| What the task requires |
Would you please repeat all of the data exactly, omitting the pictures?

| Information provided |

────

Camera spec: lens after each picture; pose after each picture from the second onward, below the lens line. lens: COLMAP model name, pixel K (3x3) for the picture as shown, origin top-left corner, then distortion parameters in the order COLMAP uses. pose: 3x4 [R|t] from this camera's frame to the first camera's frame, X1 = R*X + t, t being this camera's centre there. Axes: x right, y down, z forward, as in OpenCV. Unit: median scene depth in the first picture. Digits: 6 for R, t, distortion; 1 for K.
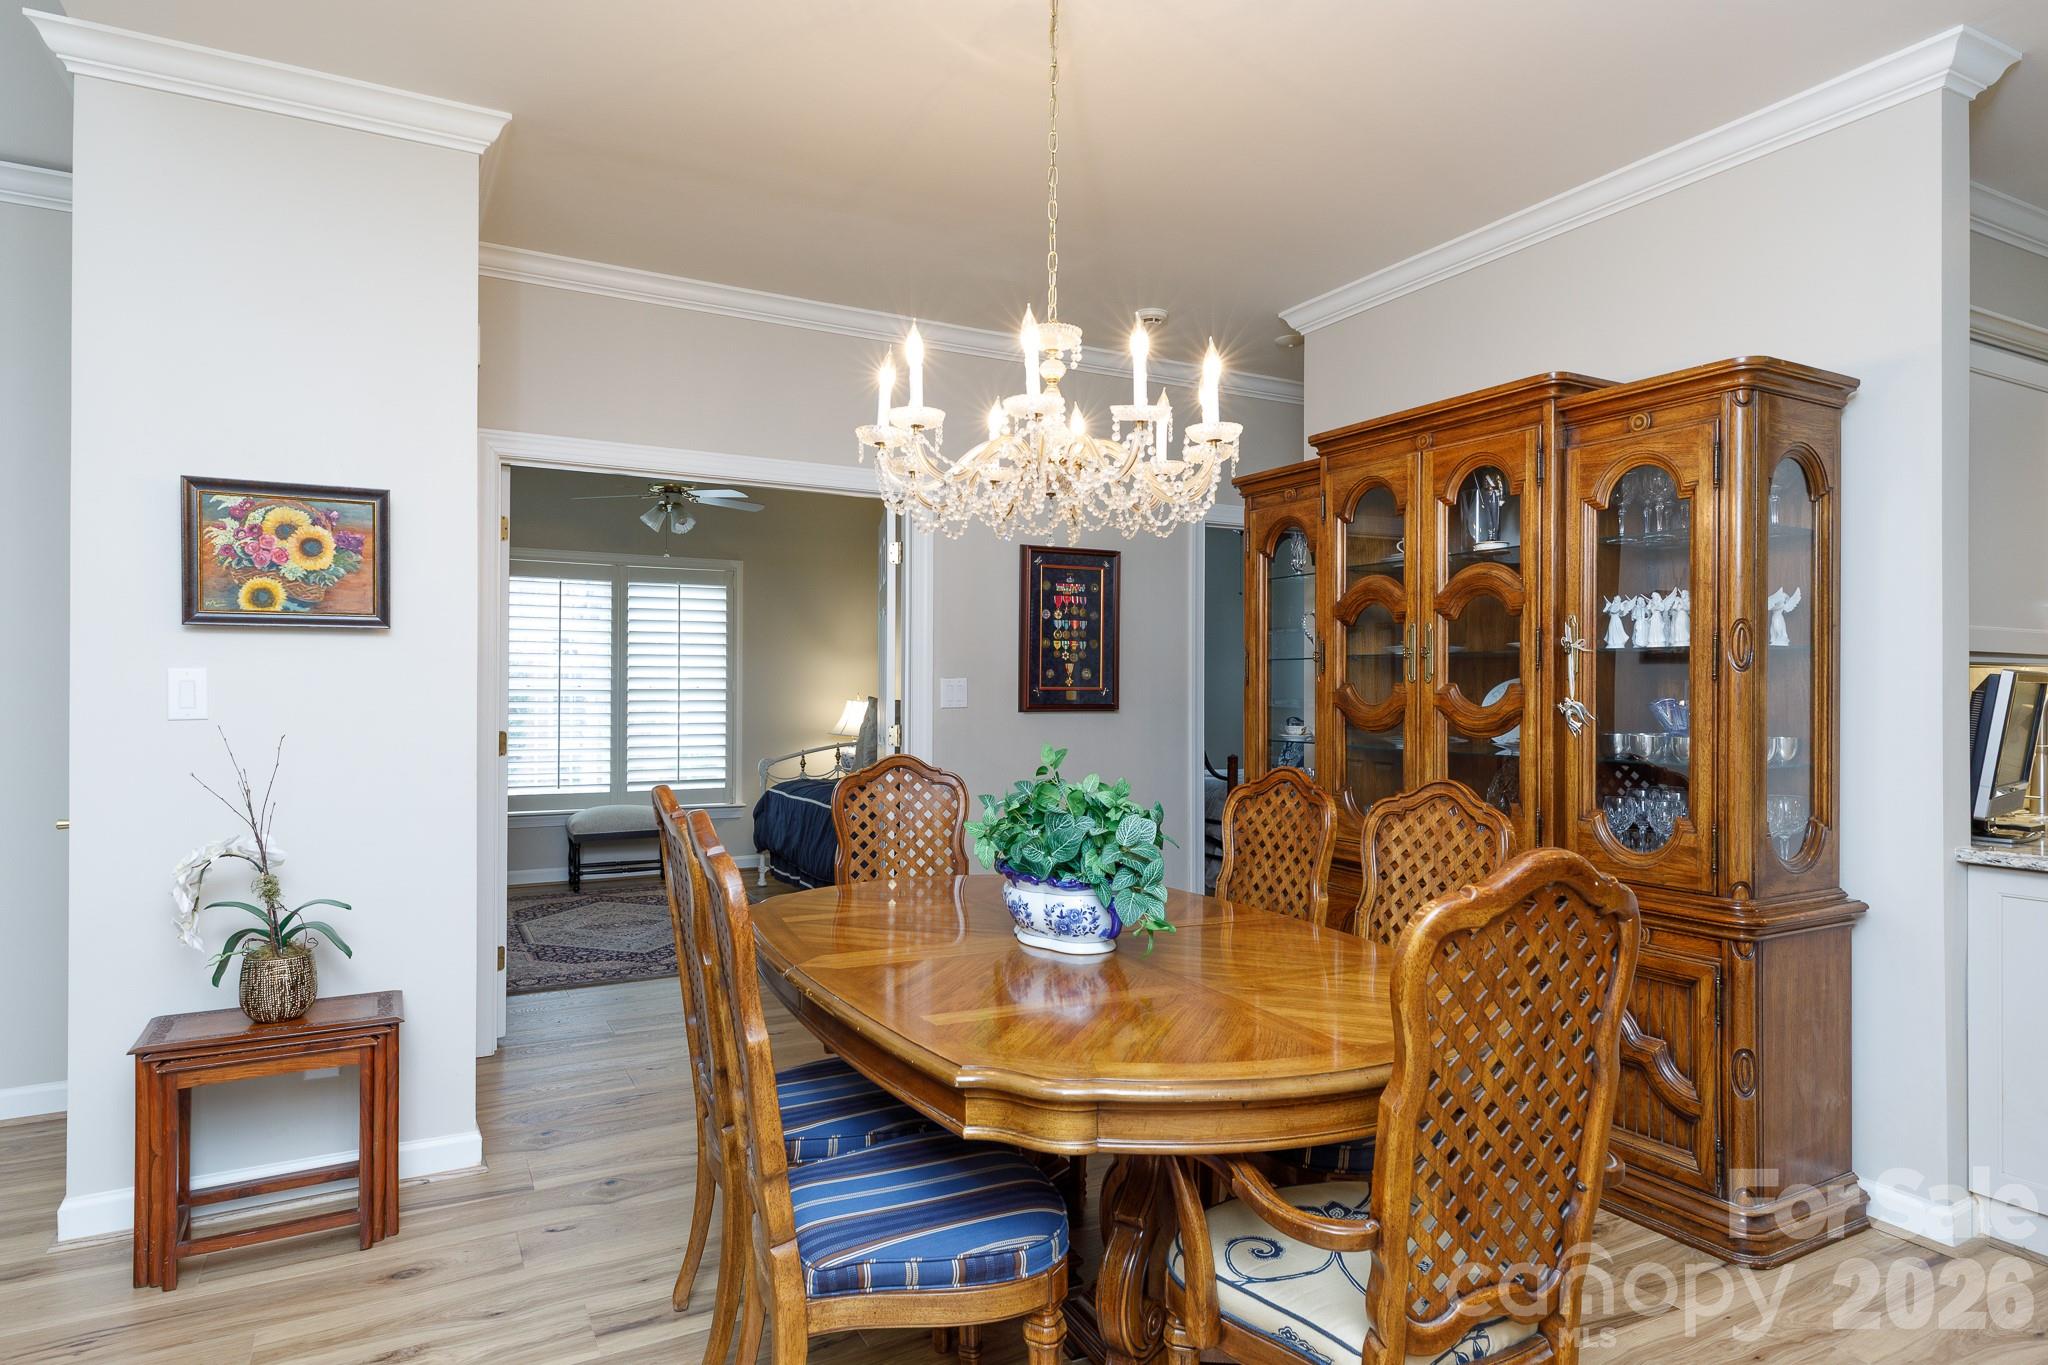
lens RADIAL K [[1173.3, 0, 1038.5], [0, 1173.3, 684.2], [0, 0, 1]] dist [0.003766, 0.000758]
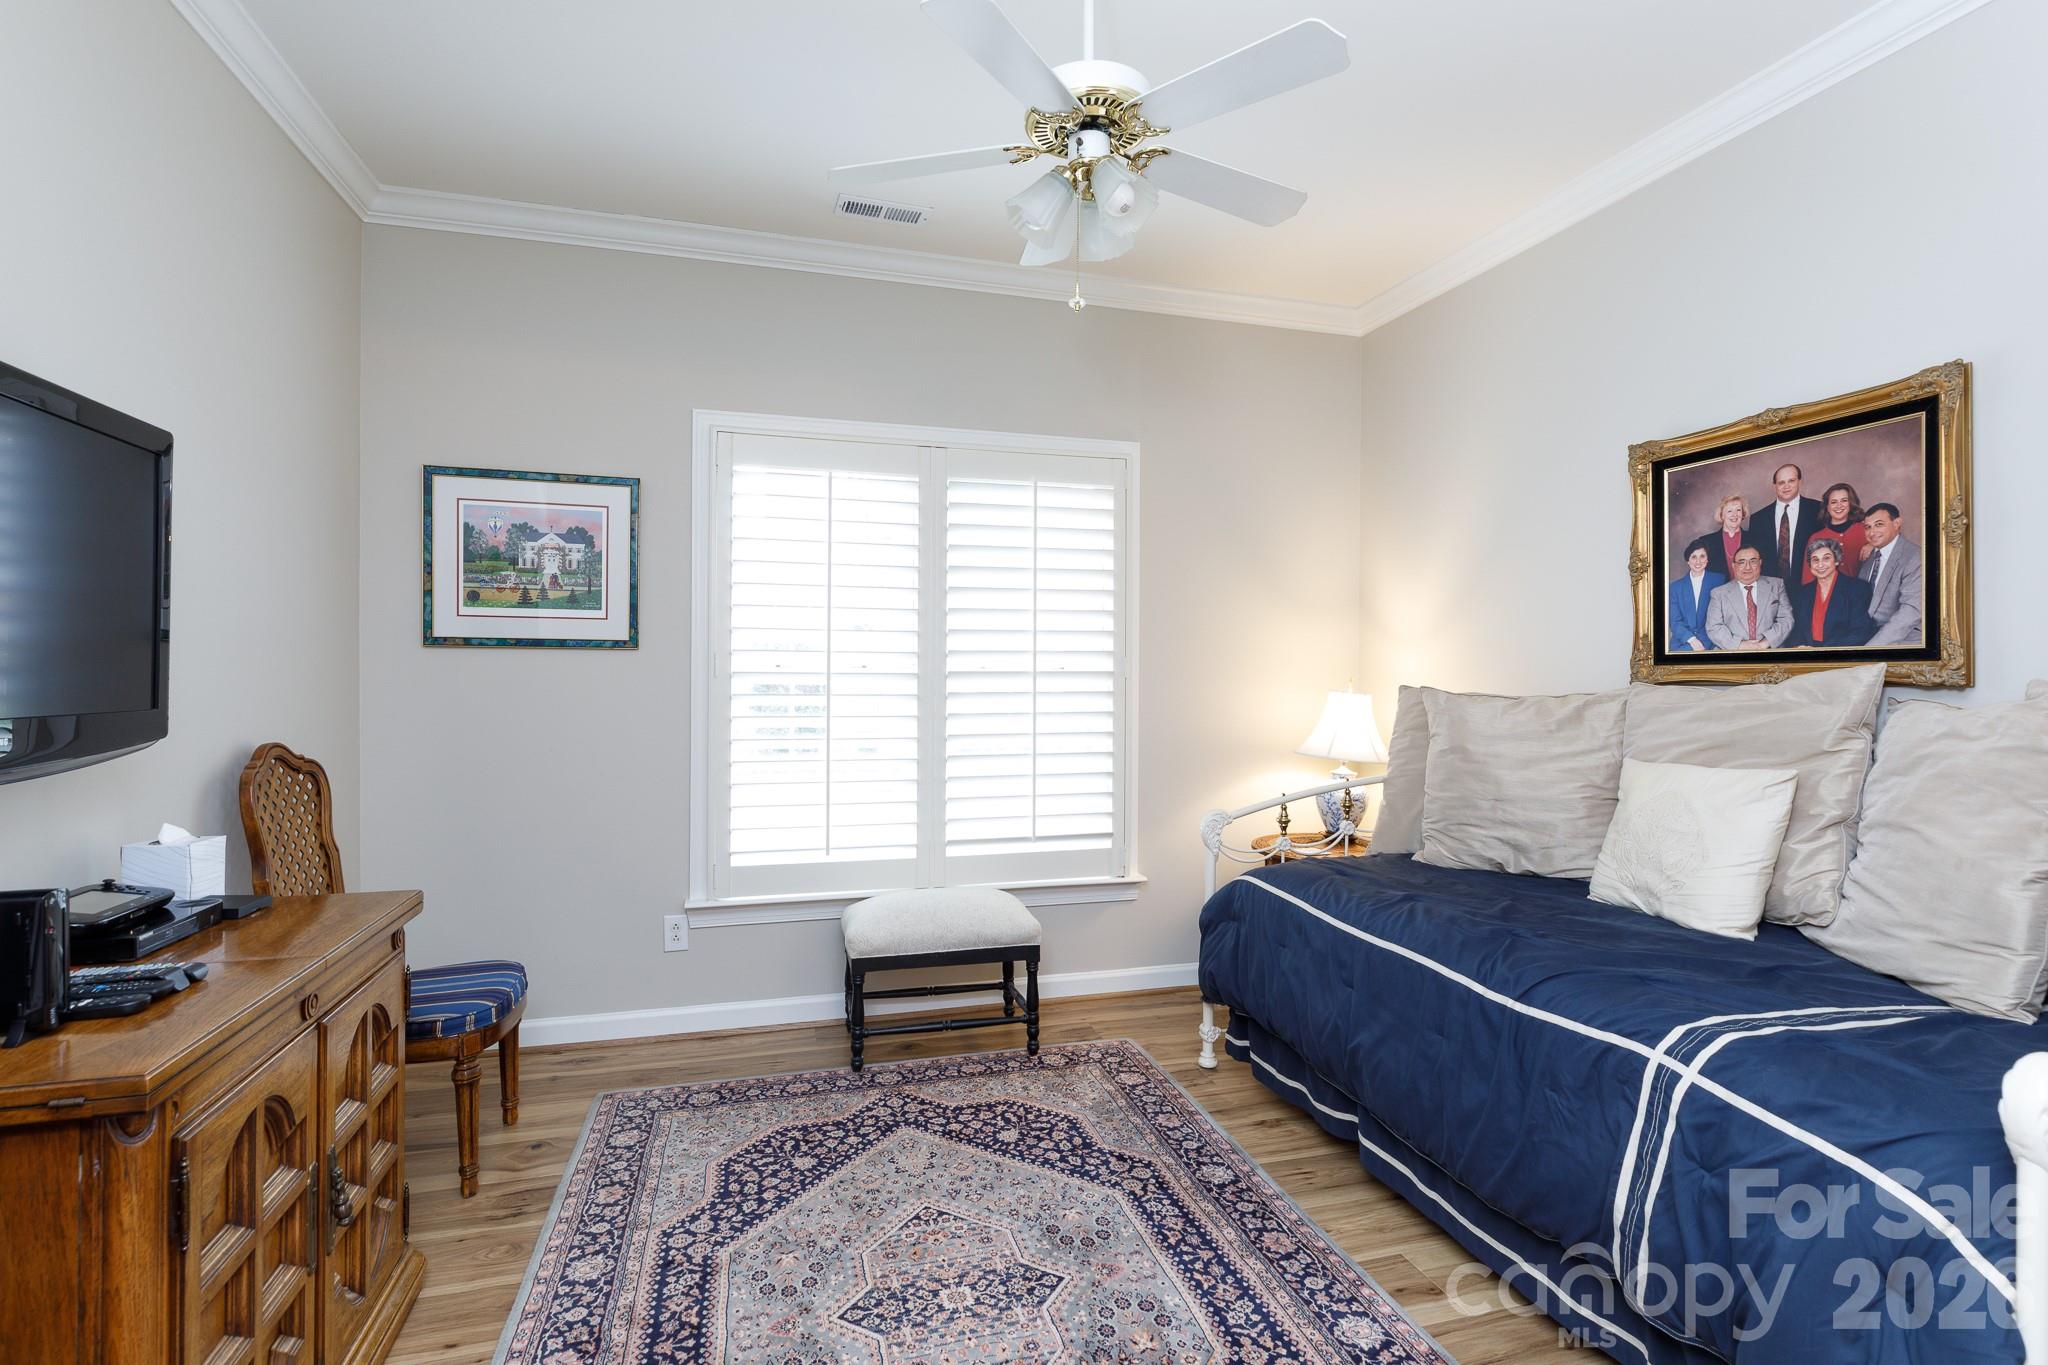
lens RADIAL K [[969.3, 0, 1020.7], [0, 969.3, 671.8], [0, 0, 1]] dist [-0.002372, 0.000144]
pose [[0.970293, -0.001315, -0.241928, -0.206448], [0.001269, 0.999999, -0.000348, 0.004757], [0.241928, 0.000031, 0.970294, 0.568218]]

────

| The answer |
Camera spec: lens after each picture; pose after each picture from the second onward, below the lens line. lens: COLMAP model name, pixel K (3x3) for the picture as shown, origin top-left corner, then distortion parameters in the order COLMAP uses. pose: 3x4 [R|t] from this camera's frame to the first camera's frame, X1 = R*X + t, t being this camera's centre there. Axes: x right, y down, z forward, as in OpenCV. Unit: median scene depth in the first picture. Digits: 6 for R, t, distortion; 1 for K.
lens RADIAL K [[1173.3, 0, 1038.5], [0, 1173.3, 684.2], [0, 0, 1]] dist [0.003766, 0.000758]
lens RADIAL K [[969.3, 0, 1020.7], [0, 969.3, 671.8], [0, 0, 1]] dist [-0.002372, 0.000144]
pose [[0.970293, -0.001315, -0.241928, -0.206448], [0.001269, 0.999999, -0.000348, 0.004757], [0.241928, 0.000031, 0.970294, 0.568218]]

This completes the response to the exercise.